Primeira pessoa da história


Faz mais de dez anos que escrevi a respeito da decisão do Supremo Tribunal Federal sobre interrupção de gravidez de anencéfalo. O texto, Comparar anencéfalo a natimorto é coisa de mentecapto?, publicado no blog mitos e metáforas, é anterior a uma mudança no Catecismo da Igreja Católica, que na antiga redação do parágrafo 2267 ainda admitia a pena de morte.

Na decisão do Supremo há uma afirmação que particularmente questiono. Data vênia. Depois de dizer que para o Conselho Federal de Medicina, anencéfalos são natimortos cerebrais  – o que condiz com nosso critério jurídico para o fim da personalidade –, o Ministro Relator conclui que um anencéfalo jamais se tornará pessoa.

Pessoa em que sentido? Se for no jurídico, podemos deduzir que a decisão mudou de uma vez por todas o critério médico-legal de investigação do início da vida pela entrada de ar nos pulmões? E se, por exemplo, uma mãe, mesmo autorizada pela decisão do STF, decide não interromper a gravidez, dá a luz a um anencéfalo, ele respira por alguns minutos antes do coração parar de bater, ainda assim, por causa da decisão do STF, aquele ser não chegou a ser pessoa de acordo com o Código Civil?

Não é fácil definir pessoa. Normalmente se diz que é o ser humano considerado em sua individualidade, dotado de razão e de querer. Mas não se pode negar a qualidade de pessoa a quem não tem plena consciência de si. Pessoa é um “eu” único que, como lembra a Declaração Universal dos Direitos Humanos, nasce livre e igual em dignidade e direito, e que deve interagir com outras pessoas em espírito de fraternidade. Contudo, quem não tem discernimento também é pessoa, titular de direitos, ainda que não possa exercê-los por si mesma.

Refletir sobre o que é uma pessoa é ver o ser humano não apenas como aglomerado de átomos e moléculas, pedacinho do cosmos que não explicamos completamente. É tentar enxergá-lo como sujeito do seu destino, ideia construída no correr dos séculos, que já se desenhava no pensamento estoico de consciência pessoal e livre, e que depois revestiu-se do manto jurídico, com a atribuição de personalidade civil ao cidadão no império romano.

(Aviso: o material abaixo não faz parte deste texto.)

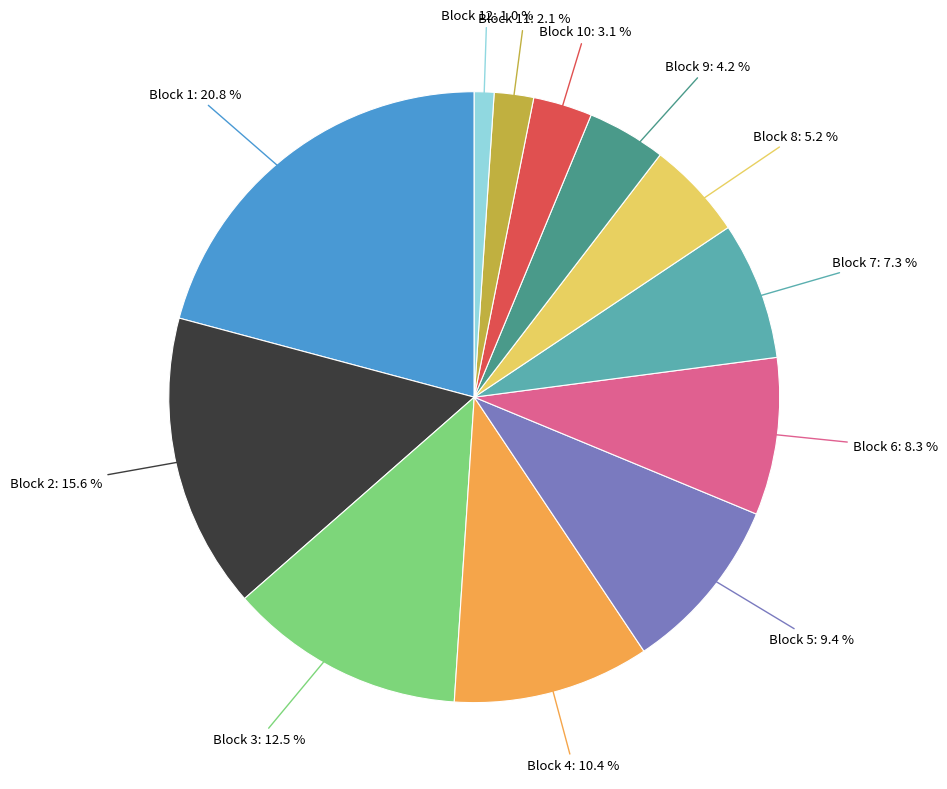

Is there a majority slice in this chart?

No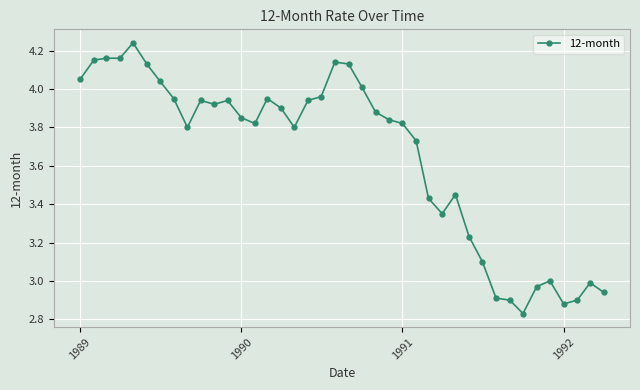

True or false: the data has more than 0 interior local peaks.

True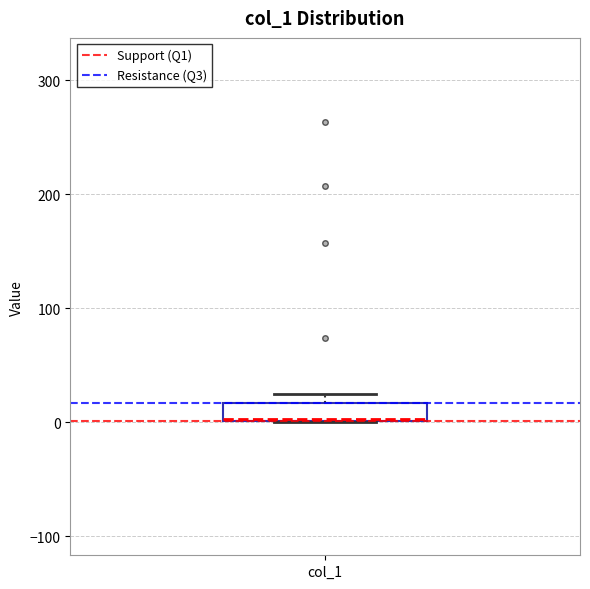

Where is the lower edge of the box for col_1 on the y-axis? The values are not printed on the chart, so give them approximately, as read against the axis.

0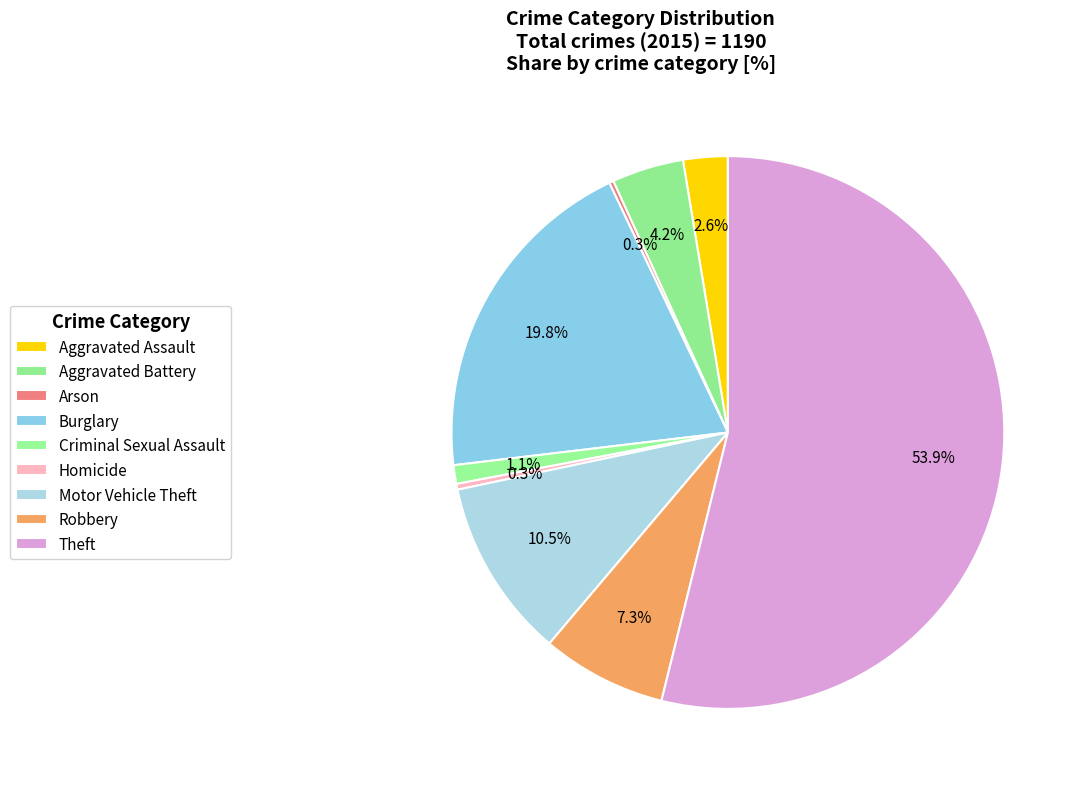

Combined, do Criminal Sexual Assault and Theft account for over 50%?

Yes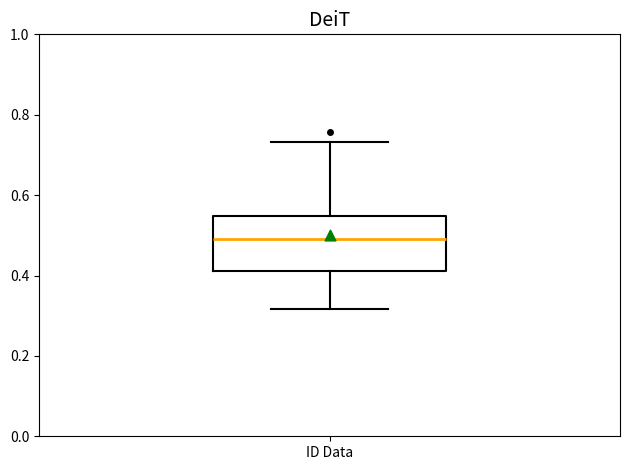

Where does the median line of the box for ID Data sit on the y-axis? The values are not printed on the chart, so give them approximately, as read against the axis.

0.50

Todavia, a noção de pessoa que temos hoje só foi possível quando a filosofia grega e o direito romano se encontraram com a reflexão cristã. Os Pais da Igreja deram sua contribuição quando discutiram a natureza de um Deus único em três pessoas. E a metafísica cristã nos conduziu à concepção de “pessoa humana”, com igual dignidade, como criatura de Deus, chamada para uma salvação para a qual contribui com o seu sim ao Criador.

Dentro dessa concepção, faz sentido dizer, como diz Xavier Pikaza, que Maria é a primeira pessoa da história. Igualzinho a todos nós, Maria é corpo e alma, animalidade e pensamento, diferente das pessoas divinas da Santíssima Trindade. Mas pela graça de Deus, ela se realiza como pessoa no sentido mais profundo da palavra: “faz-se dona de si mesma e plenifica sua existência em caminho de abertura para o divino.”

Na visão cristã, Deus cria homem e mulher para a plena realização como pessoas em comunhão com o divino, ou seja, para a salvação. Mas por não criá-los como fantoches, permite que possam escolher outro caminho. E Maria, com plena liberdade torna-se serva do Senhor, para viver sua vida de mulher, mãe e irmã de pessoas a caminho da salvação, desenvolvendo todas as potencialidades humanas.

Como mulher, a feminilidade de Maria é singular. Ela é esposa de José, mas sendo Virgem Mãe, não se limita a complemento feminino do marido. Ao dar o sim ao emissário divino, apresenta-se como dona de sua palavra e de sua vida, sem precisar ser tutelada por ninguém, como ainda hoje são as mulheres na cultura do país da Copa. E mesmo sendo Mãe do Filho de Deus, não deixa de ser discípula de seu Filho, além de mãe e irmã dos seguidores de Jesus.

As instituições humanas são necessárias, porém precárias. Chamar um órgão de poder humano de Supremo não significa que ele não possa ter suas decisões questionadas. Até a infalibilidade papal é restrita a verdades divinamente relevadas, e não abrange questões como a  pena de morte, admitida pelo Catecismo da Igreja Católica até 2018, quando teve sua redação alterada.

Uma coisa, porém, é certa. Mesmo que o conhecimento humano seja insuficiente para analisar a identidade pessoal de Maria, se compreendemos a noção de pessoa na perspectiva cristã, não há dúvida que ela é verdadeiramente a primeira “pessoa humana” da história. Pois como resume Mercedes Navarro, “Maria foi o que quis ser; foi o que Deus lhe pediu que fosse; foi também mais do que sonhou ser.”